Ces objets sont placés dans l'ordre suivant:

La chemise est pliée de façon à couvrir toute la surface intérieure du sac; elle forme matelas sur le dos.

Au bas du sac, 6 pains de guerre, 1 boîte individuelle de conserve de viande assaisonnée, 1 boîte de potage salé, 1 sachet contenant 1 ration de sucre et café.

Au-dessus des vivres de réserve, le mouchoir, la trousse garnie, le savon, la courroie de sautoir, la paire de sous-pieds de rechange, le bonnet de police ou la calotte de coton pour ceux qui n'ont ni le béret ni le bonnet de police.

Si le corps n'a pas de voitures à vivres et à bagages, la veste serait pliée la doublure en dedans à plat sous la patelette.

Nota.—Le couteau à conserve (1 par 3 hommes) est porté dans le sac.

Les pitons à œil pour l'attache des fusils dans les wagons (1 par 4 fusils) et les vrilles (1 par 20 fusils) par les sous-officiers ou caporaux désignés à cet effet.

Les clefs à crampons à glace (clefs à pointe et à taraud) par les détenteurs gradés attachés aux équipages, (les conducteurs et ordonnances).

3o À l'extérieur du sac:

La chaussure de repos (dans un 2e étui-musette sur le haut du sac).

1 gamelle individuelle (au-dessus de l'étui à chaussures) légèrement inclinée en arrière le couvercle en-dessus[18].

Les ustensiles de campement qui sont:

Gamelles de campement 2 par escouade.
Marmites de campement 4 —
Seaux en toile 2 —
Moulin à café 1 pour 2 escouades.
Sacs à distribution 2 par escouade.

Ils sont placés:

La gamelle de campement la concavité tournée vers le sac;

La marmite de campement le couvercle en dessus de l'anse maintenue abaissée par la grande courroie du sac;

Le seau en toile à plat, le fond maintenu par la grande courroie qui passe sous les cordes en croix du fond du seau;

Le moulin à café dans la gamelle individuelle dont le couvercle est placé en dessous[19];

Le sac à distribution[20] plié et placé sur le dessus du sac;

Lanterne de cantonnement, 1 par escouade, portée par les caporaux sur la face postérieure du havresac;

2 jeux de brosses par escouade (brosse à habit, double à chaussures, 1 brosse boutons, brosse d'armes);

Placer la brosse qu'un homme a dans les chaussures de repos;

Hachette, 1 par 8 hommes.

4o Dans les cartouchières:

11 paquets de 8 cartouches; soit 4 paquets par cartouchière de devant et 3 à celle de derrière.

Exceptionnellement les hommes des 6e, 7e et 20e corps d'armée, tous les bataillons de chasseurs à pied et les troupes d'Afrique portent 120 cartouches sur chaque homme.

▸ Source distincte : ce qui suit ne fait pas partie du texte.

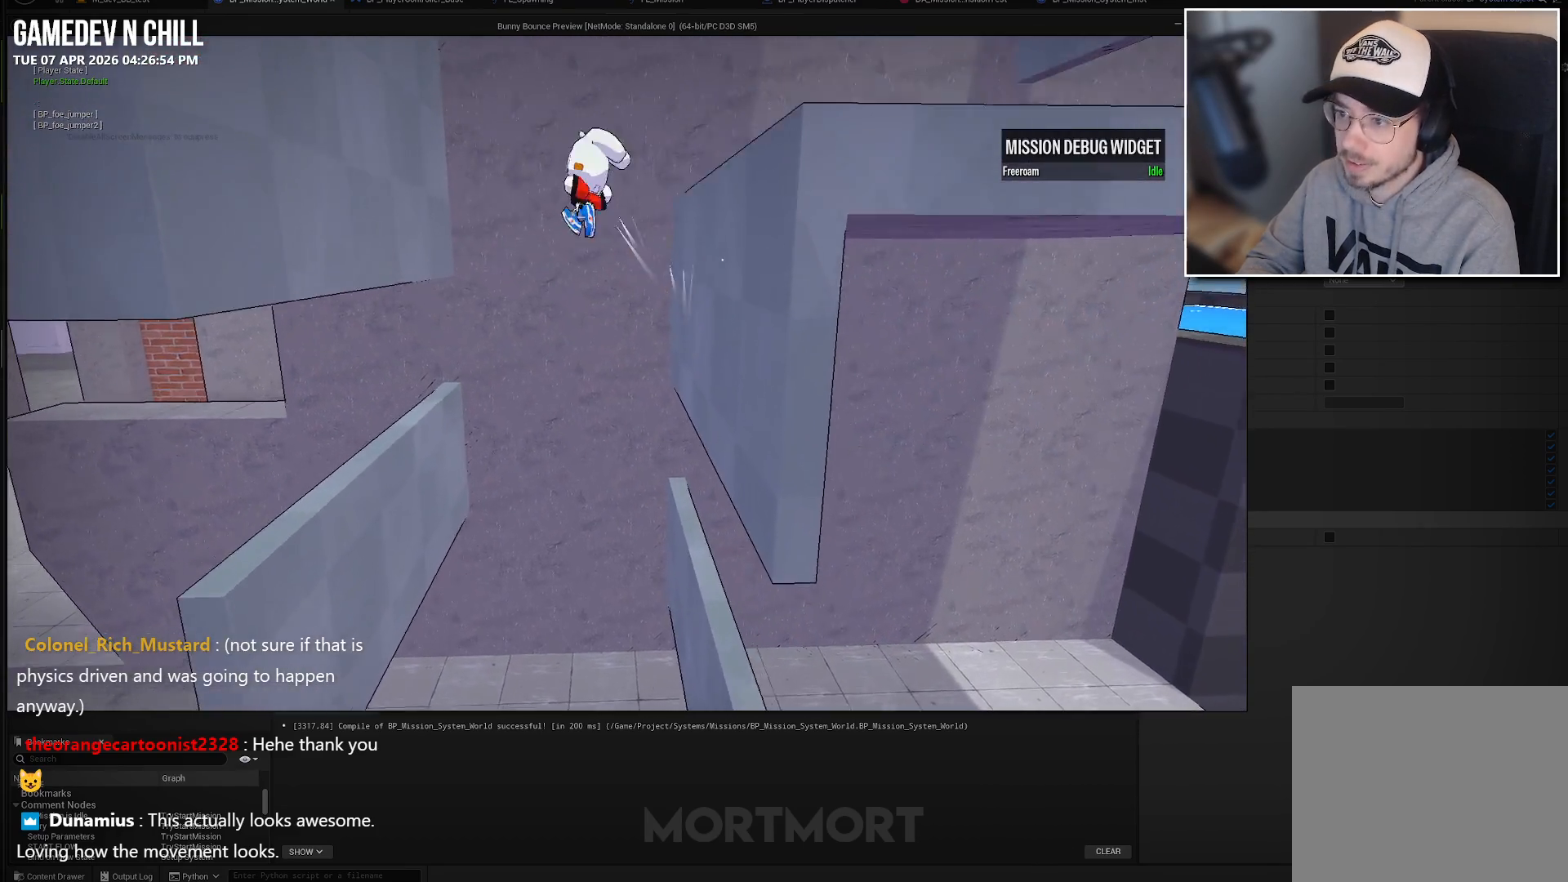
{"buttons": ["A"], "left_stick": "right", "right_stick": "center", "events": [[250, "A", "up"], [450, "A", "down"], [450, "left_stick", "center"], [500, "left_stick", "right"]]}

Le personnel des sections de mitrailleuses a 56 cartouches, ceux qui ont la carabine de gendarmerie modèle 1890 en ont 54.

5o Chaque homme a en outre:

1 paquet individuel de pansement placé dans la poche intérieure de la capote fermée par une couture à points espacés;

1 plaque d'identité avec cordon au cou;

Dans l'étui-musette: 1 quart, 1 cuillère, le pain et la partie des vivres du jour non consommée, puis une boisson préparée dans le petit bidon.

Remarques générales et observations.

Dans certains cas on est pourvu de couvertures de campement et de tentes-abris. Ces effets sont tous portés sur le havresac, roulés en fer à cheval.

Les registres de campagne sont portés par les sous-officiers comptables sous la patelette du sac.

Sont armés du revolver avec 18 cartouches, le conducteur du caisson de munition, le pourvoyeur de munitions, les ordonnances appelés à faire un service à cheval et ceux des médecins.

Ont le sabre série Z, le conducteur de voiture médicale et de mulets de cantines médicales, les infirmiers régimentaires et les musiciens.

Les vélocipédistes ont la carabine de cavalerie modèle 1890 avec 18 cartouches. Ceux des chasseurs alpins ont le mousqueton modèle 1892 avec sabre-baïonnette (18 cartouches).

Les conducteurs d'animaux et les ordonnances des officiers qui n'ont qu'un cheval dans les bataillons de chasseurs alpins ont le mousqueton modèle 1892 avec sabre-baïonnette (36 cartouches).

Port des outils portatifs.

Les outils portatifs[21], avec leur étui, au nombre de 185 par compagnie, sont arrimés de la façon suivante:

Pelle-bêche.—Est placée sur le côté gauche du sac, la concavité placée contre le sac, le manche en haut et maintenue par la courroie de sautoir qui est reliée à la courroie gauche du sac; la courroie du bas du sac engagée dans le ou les passants de l'étui.

Pour se servir de la pelle-bêche, la retirer de son étui qui reste fixé au sac.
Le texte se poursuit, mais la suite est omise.